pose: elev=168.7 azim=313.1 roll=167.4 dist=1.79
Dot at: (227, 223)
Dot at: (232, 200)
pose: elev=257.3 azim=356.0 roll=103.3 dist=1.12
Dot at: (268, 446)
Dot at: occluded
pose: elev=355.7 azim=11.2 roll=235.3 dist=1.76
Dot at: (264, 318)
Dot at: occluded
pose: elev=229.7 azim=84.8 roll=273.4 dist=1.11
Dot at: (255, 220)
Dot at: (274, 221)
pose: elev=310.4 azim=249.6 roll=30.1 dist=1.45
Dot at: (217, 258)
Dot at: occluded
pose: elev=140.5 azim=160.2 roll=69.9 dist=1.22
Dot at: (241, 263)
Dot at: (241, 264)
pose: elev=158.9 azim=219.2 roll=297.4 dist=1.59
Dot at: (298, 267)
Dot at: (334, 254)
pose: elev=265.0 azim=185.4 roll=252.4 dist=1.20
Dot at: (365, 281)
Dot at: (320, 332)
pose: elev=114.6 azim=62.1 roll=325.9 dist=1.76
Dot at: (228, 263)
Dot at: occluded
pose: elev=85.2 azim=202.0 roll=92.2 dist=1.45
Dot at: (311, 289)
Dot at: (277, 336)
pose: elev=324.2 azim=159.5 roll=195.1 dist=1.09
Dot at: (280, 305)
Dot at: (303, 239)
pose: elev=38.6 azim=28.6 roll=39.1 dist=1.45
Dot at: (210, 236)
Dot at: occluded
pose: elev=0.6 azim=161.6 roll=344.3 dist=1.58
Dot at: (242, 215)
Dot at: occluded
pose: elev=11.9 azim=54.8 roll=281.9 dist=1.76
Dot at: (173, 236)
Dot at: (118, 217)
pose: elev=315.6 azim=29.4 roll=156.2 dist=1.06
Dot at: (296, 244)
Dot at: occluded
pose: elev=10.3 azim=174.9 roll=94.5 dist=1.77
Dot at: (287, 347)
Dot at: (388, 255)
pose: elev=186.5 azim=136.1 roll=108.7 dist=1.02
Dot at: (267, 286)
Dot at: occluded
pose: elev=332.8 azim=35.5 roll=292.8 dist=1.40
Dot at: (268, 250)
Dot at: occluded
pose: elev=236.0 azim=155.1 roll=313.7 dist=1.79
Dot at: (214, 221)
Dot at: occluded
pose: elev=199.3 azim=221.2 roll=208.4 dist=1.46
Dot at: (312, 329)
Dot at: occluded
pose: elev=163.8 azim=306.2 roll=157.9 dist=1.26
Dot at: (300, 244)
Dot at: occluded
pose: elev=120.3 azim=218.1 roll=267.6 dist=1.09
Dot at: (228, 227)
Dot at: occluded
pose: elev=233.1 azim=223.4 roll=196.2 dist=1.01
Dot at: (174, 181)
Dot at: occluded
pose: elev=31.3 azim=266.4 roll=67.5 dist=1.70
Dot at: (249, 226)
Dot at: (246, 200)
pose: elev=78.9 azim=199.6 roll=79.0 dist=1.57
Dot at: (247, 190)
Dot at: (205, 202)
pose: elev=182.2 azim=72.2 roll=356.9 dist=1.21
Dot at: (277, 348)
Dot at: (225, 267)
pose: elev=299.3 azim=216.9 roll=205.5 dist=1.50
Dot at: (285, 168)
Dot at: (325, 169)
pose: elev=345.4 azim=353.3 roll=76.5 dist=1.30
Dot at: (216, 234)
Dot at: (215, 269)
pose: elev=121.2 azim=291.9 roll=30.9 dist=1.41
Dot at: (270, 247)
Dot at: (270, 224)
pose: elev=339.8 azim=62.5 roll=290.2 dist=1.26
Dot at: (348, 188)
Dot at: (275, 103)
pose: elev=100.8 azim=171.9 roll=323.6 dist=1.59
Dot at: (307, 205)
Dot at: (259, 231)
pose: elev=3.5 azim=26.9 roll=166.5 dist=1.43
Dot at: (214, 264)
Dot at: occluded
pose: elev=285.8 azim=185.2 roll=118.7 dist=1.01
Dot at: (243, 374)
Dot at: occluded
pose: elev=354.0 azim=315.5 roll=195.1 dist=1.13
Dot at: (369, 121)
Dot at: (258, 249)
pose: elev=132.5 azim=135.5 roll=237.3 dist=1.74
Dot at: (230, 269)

Challenge: Please rewrite the listing from the line with "pose: elev=121.2 azim=291.9" through the end, replacing "dist" with "distance" and changing nothing else.

The reply:
pose: elev=121.2 azim=291.9 roll=30.9 distance=1.41
Dot at: (270, 247)
Dot at: (270, 224)
pose: elev=339.8 azim=62.5 roll=290.2 distance=1.26
Dot at: (348, 188)
Dot at: (275, 103)
pose: elev=100.8 azim=171.9 roll=323.6 distance=1.59
Dot at: (307, 205)
Dot at: (259, 231)
pose: elev=3.5 azim=26.9 roll=166.5 distance=1.43
Dot at: (214, 264)
Dot at: occluded
pose: elev=285.8 azim=185.2 roll=118.7 distance=1.01
Dot at: (243, 374)
Dot at: occluded
pose: elev=354.0 azim=315.5 roll=195.1 distance=1.13
Dot at: (369, 121)
Dot at: (258, 249)
pose: elev=132.5 azim=135.5 roll=237.3 distance=1.74
Dot at: (230, 269)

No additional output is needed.